**Records from a dataset**
------------------------------

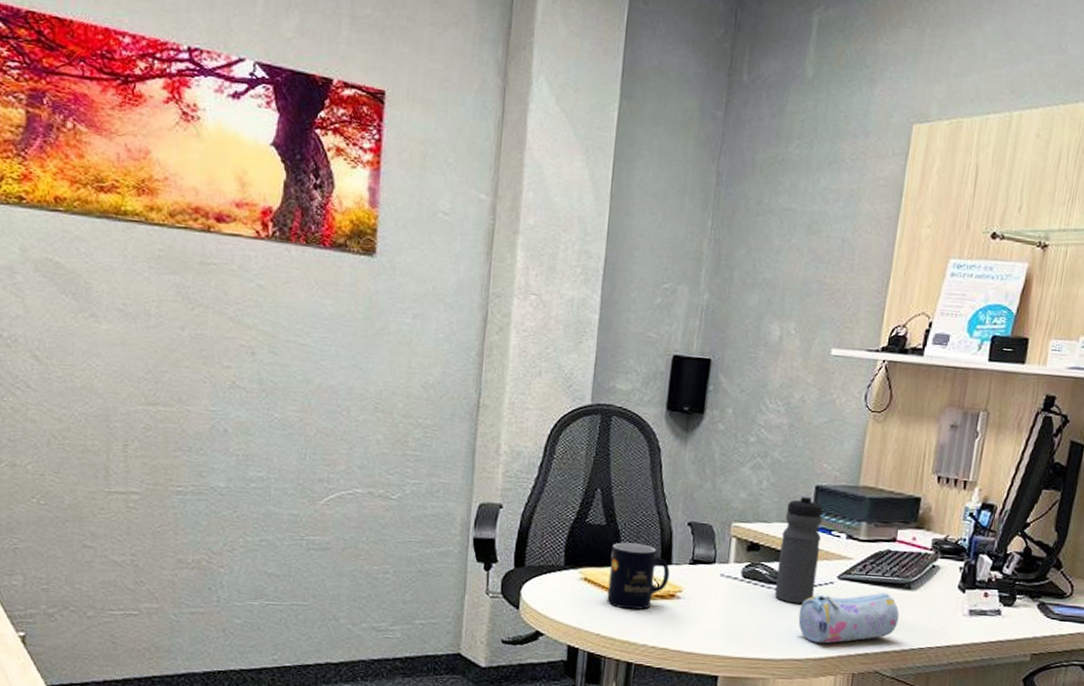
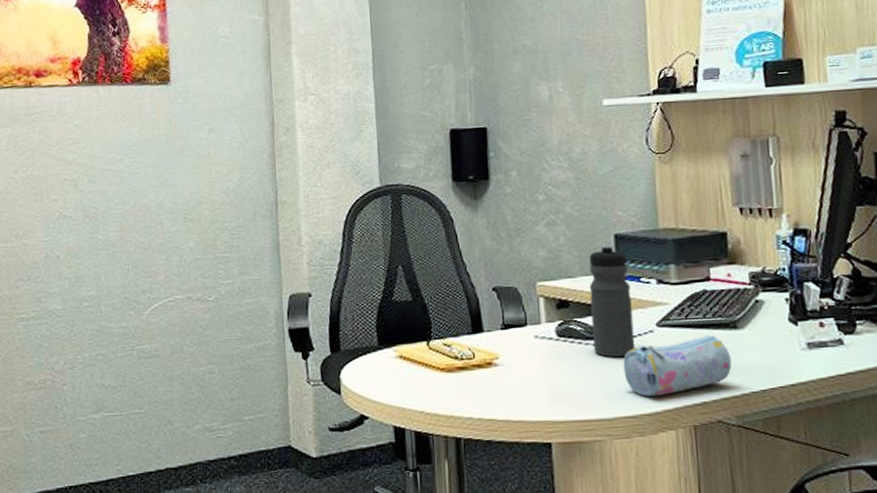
mug: present [607,542,670,610] -> none [421,315,483,383]

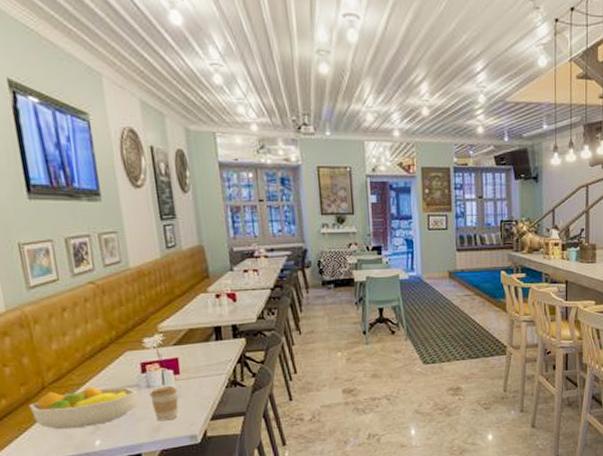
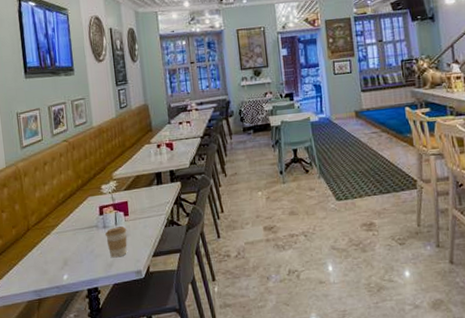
fruit bowl: present [29,386,138,429] -> none [17,227,96,265]

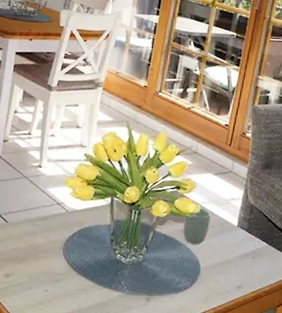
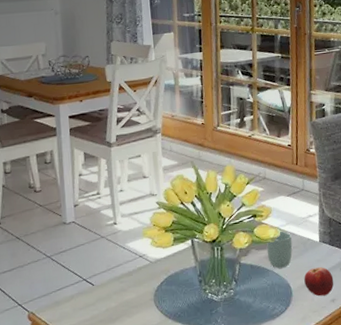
fruit: none [214,251,244,281] -> present [304,267,334,297]

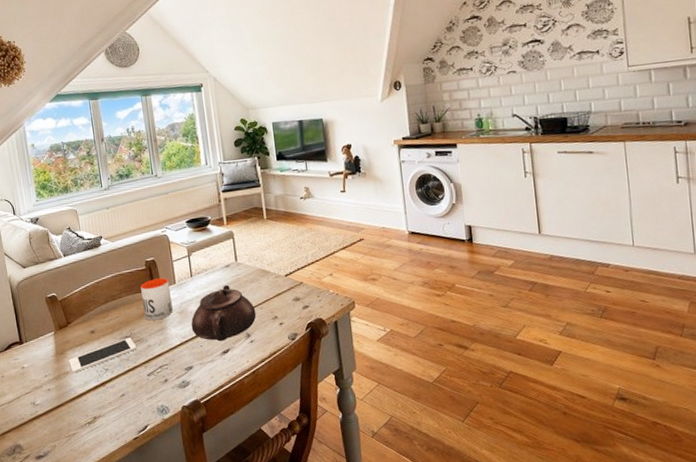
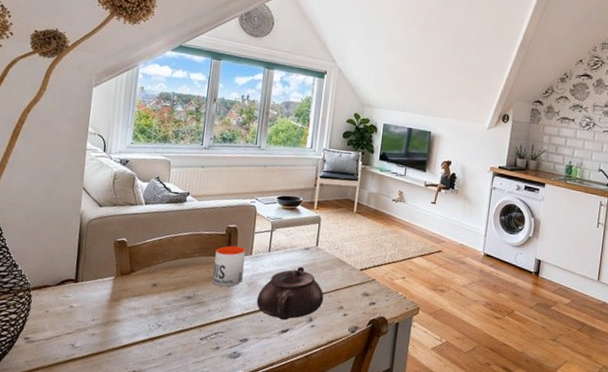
cell phone: present [69,338,137,373] -> none [121,298,197,323]

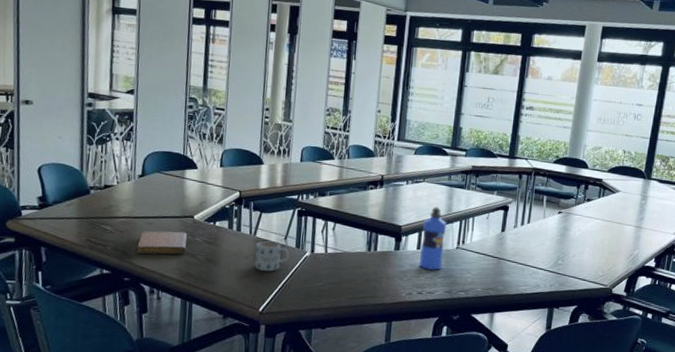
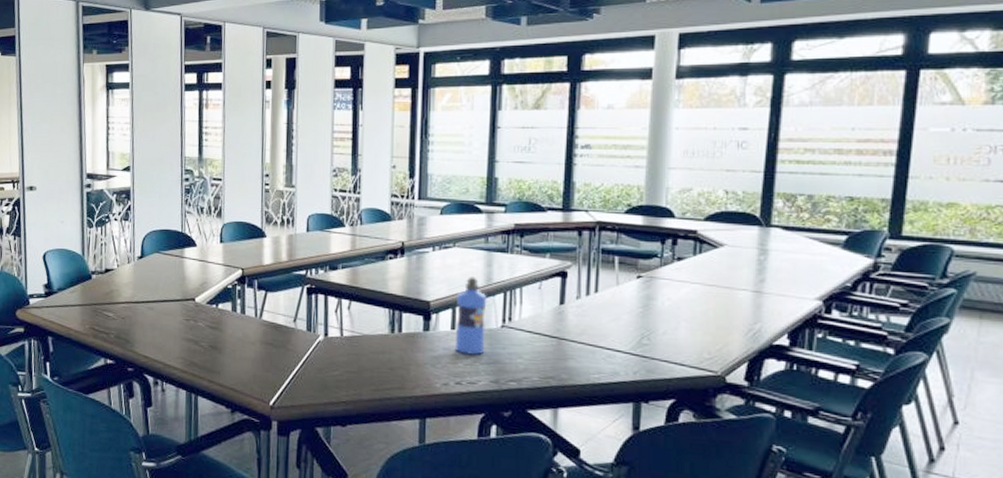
notebook: present [136,231,188,255] -> none [139,316,190,342]
mug: present [254,241,290,272] -> none [261,324,301,360]

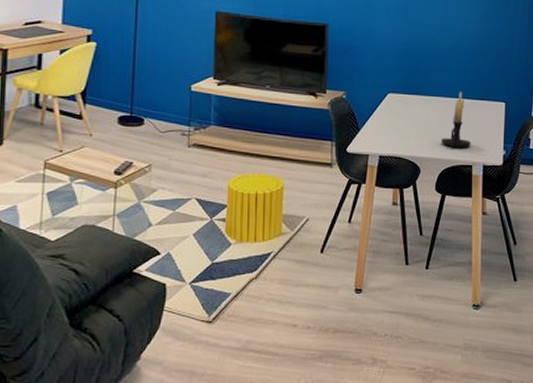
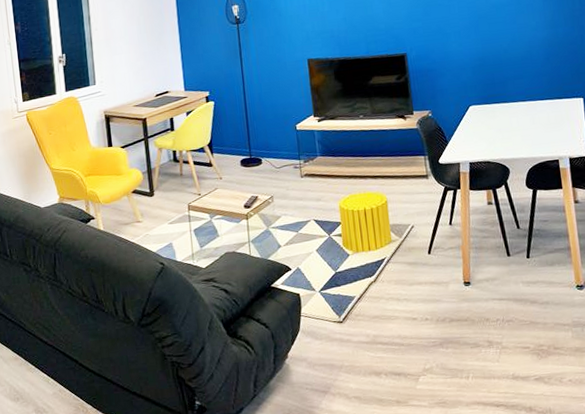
candle holder: present [441,91,471,148] -> none [525,94,555,146]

------------------------------

**Instructions for the task**
Transcribe exactly each line of the records from the start up to and including the one with "notebook: present [136,231,188,255]", and leave out every picture.

**Result**
mug: present [607,542,670,610] -> none [421,315,483,383]

fruit bowl: present [29,386,138,429] -> none [17,227,96,265]

fruit: none [214,251,244,281] -> present [304,267,334,297]

cell phone: present [69,338,137,373] -> none [121,298,197,323]

notebook: present [136,231,188,255] -> none [139,316,190,342]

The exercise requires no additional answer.